目的も理由も告げずに銀時は言うと、沖田に呼ばれ一人出て行った。 言われた通り、新八、神楽、弥生の三人は茂みから道信の家である廃寺を伺う。 …が、これが退屈でしょうがない。 特に何も起こらなければ、動きようがないのだから。
「…暇だね」
「つまんないアル。こーゆう地味な仕事は新八向きヨ」
「なんで僕?張り込みなんて僕以外の人でも向いてるよ。全年齢対象だよ」
「はァ〜ダメ。全っ然ダメダメアルな。お前は張り込みをなんも分かっちゃいねェ。だからダメなんだよ。だから眼鏡なんだよ。だから新八なんだよ」
「意味分かんねーよ。ダメダメ連呼すんな。なんだよ最後の。僕の存在自体ダメみたいじゃん。眼鏡か?眼鏡が悪いのか?つか、お前だって張り込みのことなんも分かっちゃいねーでしょ」
「お前と一緒にすんじゃねーヨ胸クソ悪い」
「ねェ神楽ちゃん、そんなに僕が嫌い?」
廃寺から目を逸らす事なく会話する二人。 最初の3秒で見張りが飽きた弥生は廃寺ではない何処か別の場所へ目をやり、完全に座りこんでいる。 ピクリとも動かない弥生に、目を開けたまま眠るスキルでも身につけたのかと思えば、おもむろに立ち上がった。
「弥生?何処行くネ」
『そこらへん…』
「弥生ちゃん、座ったベンチで寝ちゃダメだよ。せめて此処に帰ってきてからにしてね」
『大丈夫…新八じゃないから』
「あのさァ…僕を悪い例にあげるのやめてくんない?一体僕のドコがダメなのか言ってみろ。10個以上あげてみろコルァ」
「眼鏡、地味、薄い、オタク、凡人、シスコン、普通、ツッコミ、並、平凡、童貞」
「うっせァァァアア!!どこが悪いのさァァ!!全部取ったら僕に何が残るってんだァァ!!」
「消滅アルヨ。微塵も残らないネ」
「消えろってか!お前に存在否定される覚えねーぞチクショー!」
『落ち着いて新八…新八にだって良い所の一つぐらいあるさ…』
「弥生ちゃん…」
『思いつかないけど』
「もうどこにでも好きなトコ行っちまえ」
影の多い狭い道。両脇に建つ古びた民家は、人が住んでいるのかさえ妖しい。 慣れた様子で弥生は歩を進め、ある一軒家の前に止まると断りも入れずに戸を開けた。 昼間だというのに薄暗い室内、鼻につく薬品の匂い。 そして目つきの女がそこに居た。

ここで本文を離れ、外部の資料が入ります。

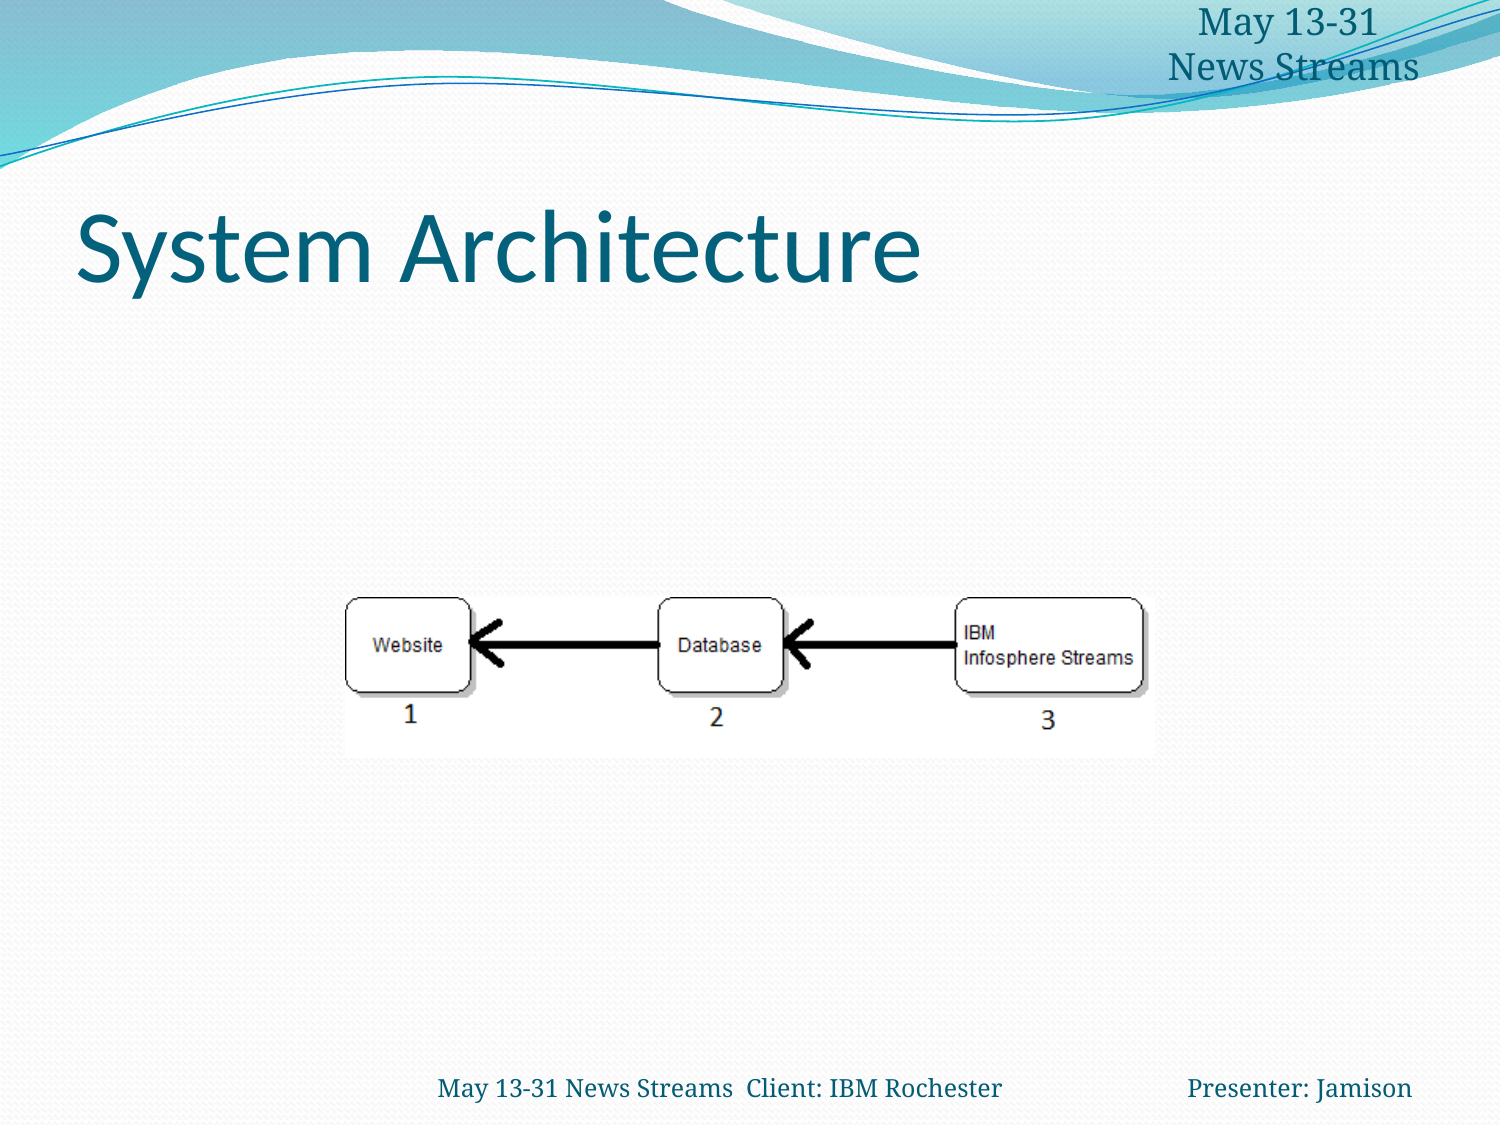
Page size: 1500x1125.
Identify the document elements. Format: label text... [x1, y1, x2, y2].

text_box May 13-31 News Streams [1087, 0, 1500, 88]
title System Architecture [75, 115, 1425, 303]
footer May 13-31 News Streams Client: IBM Rochester Presenter: Jamison [437, 1042, 1463, 1103]
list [345, 597, 1155, 758]
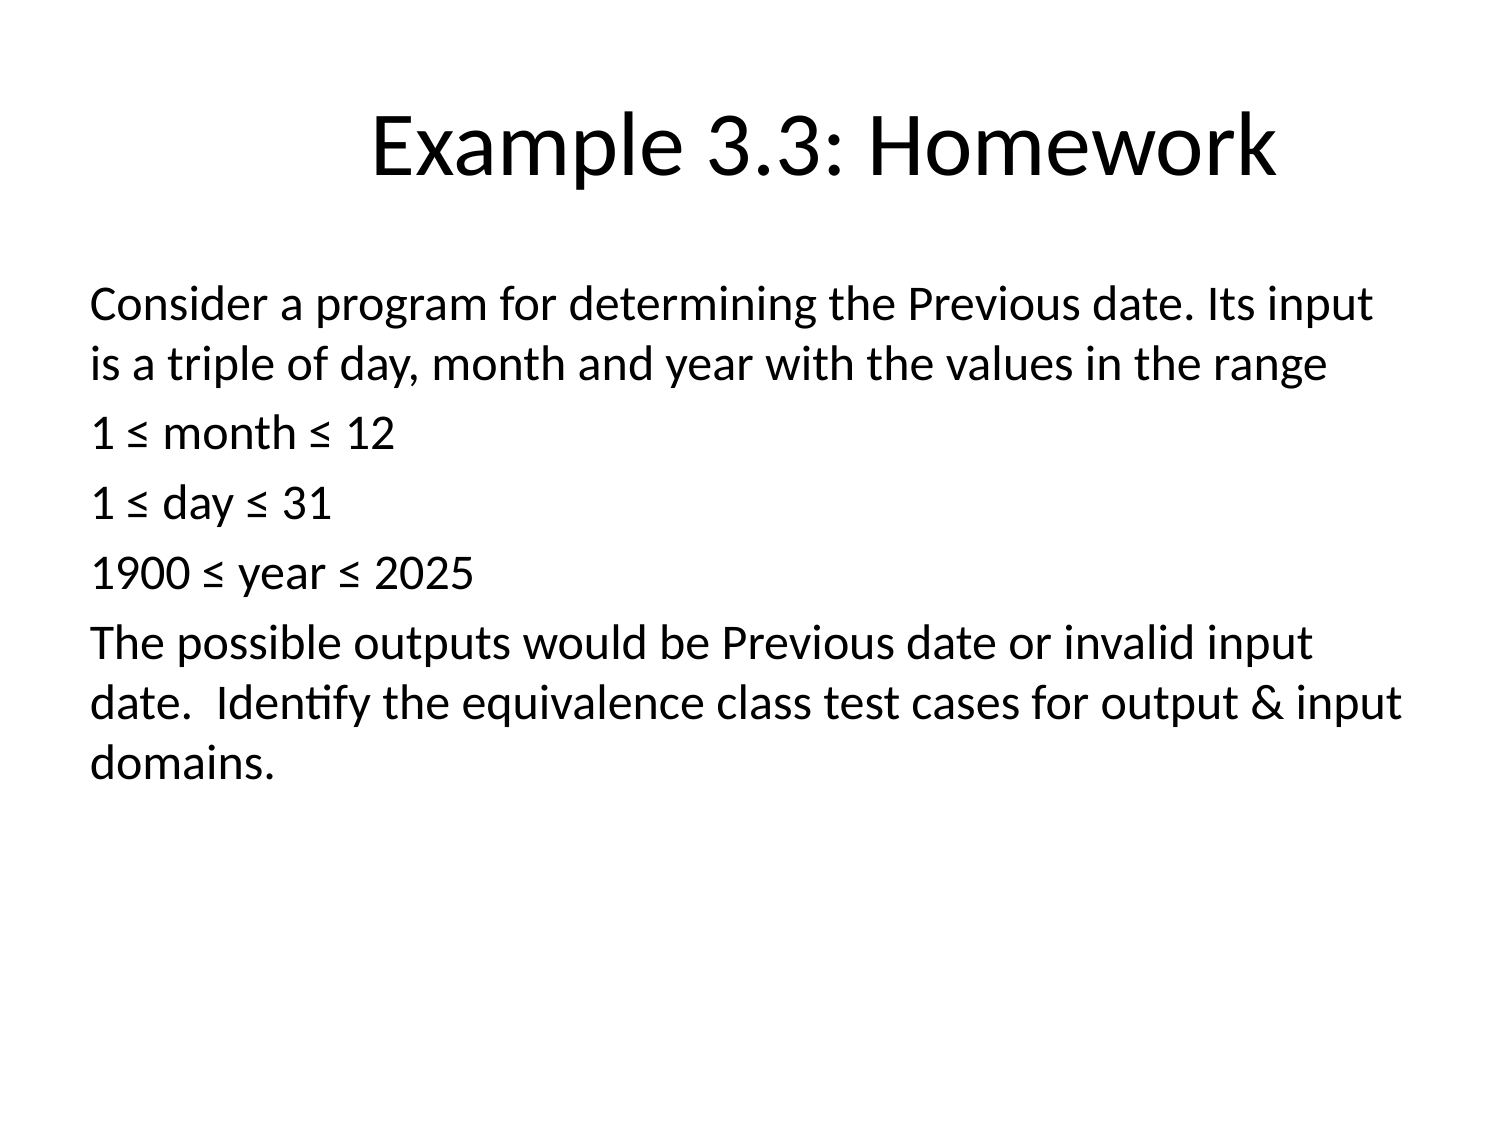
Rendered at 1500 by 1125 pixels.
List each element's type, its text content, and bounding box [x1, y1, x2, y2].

title Example 3.3: Homework [74, 44, 1426, 233]
list Consider a program for determining the Previous date. Its input is a triple of day, month and year with the values in the range 1 ≤ month ≤ 12 1 ≤ day ≤ 31 1900 ≤ year ≤ 2025 The possible outputs would be Previous date or invalid input date. Identify the equivalence class test cases for output & input domains. [74, 262, 1426, 1006]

「…なんだ、生きてたのか。もうとっくに野垂れ死んでんのかと思ったぜ」
弥生を見るなりそう皮肉を吐くと、女は中断していた作業を再開させた。 気にした風もなく、弥生は入口付近に腰を下ろす。 自身の仕事道具である薬品や手術道具等を鞄にしまいながら、女は横目に弥生を伺う。
「何の用だ、一体…」
ぐぎゅるるる…
静かな室内に、なんとも気の抜ける音が響いた。
『朔…お腹空いちゃった…』
「空いちゃった、じゃねーよ。マジ何しに来たんだオイ。飯食いに来たっつったらブッ殺すぞ」
『ええー…じゃ、別件で』
「じゃ、って何だよ。もうおめー帰れ。こちとらガキに付き合ってる程、暇じゃねーんだよ」
苛立っているのか、朔と呼ばれた女は乱雑に物品を入れ始める。 相変わらず短気な女だ。 そう頭の隅で弥生は思った。
『……煉獄関』
そして此処へ来た目的を告げれば、騒がしく鳴っていたガラスのぶつかる音が止んだ。 一瞬の沈黙の後、大袈裟な溜息が零れた。
「煉獄関は奴ら天道衆の庭だ。命が惜しいなら関わらない方が利口だぜ」
『職業柄…ムリ』
「あァ?まさかてめー…」
『万事屋、やってんだ…』
「…うさんくせー。どーゆう内容か知らねェが、んな依頼がくるようじゃ大して儲かってねーだろ。大体てめー、天道衆の奴らに顔われてんだろーが」
『平気…イメチェンしたし』
「んな事の為にてめーの髪切ったわけじゃねーぞ」
『…うん。そう…分かった…』
立ち上がり、座る為に抜いていた刀を腰に戻し、戸に手をかける。
「オイ、煉獄関の事なんざ知ってどーすんだ」
『…近いうち、潰れるかも…そこ』
「はァ?」
『ま、楽しみにしてて…』
ヒラヒラと朔に手を振ると、弥生は去って行った。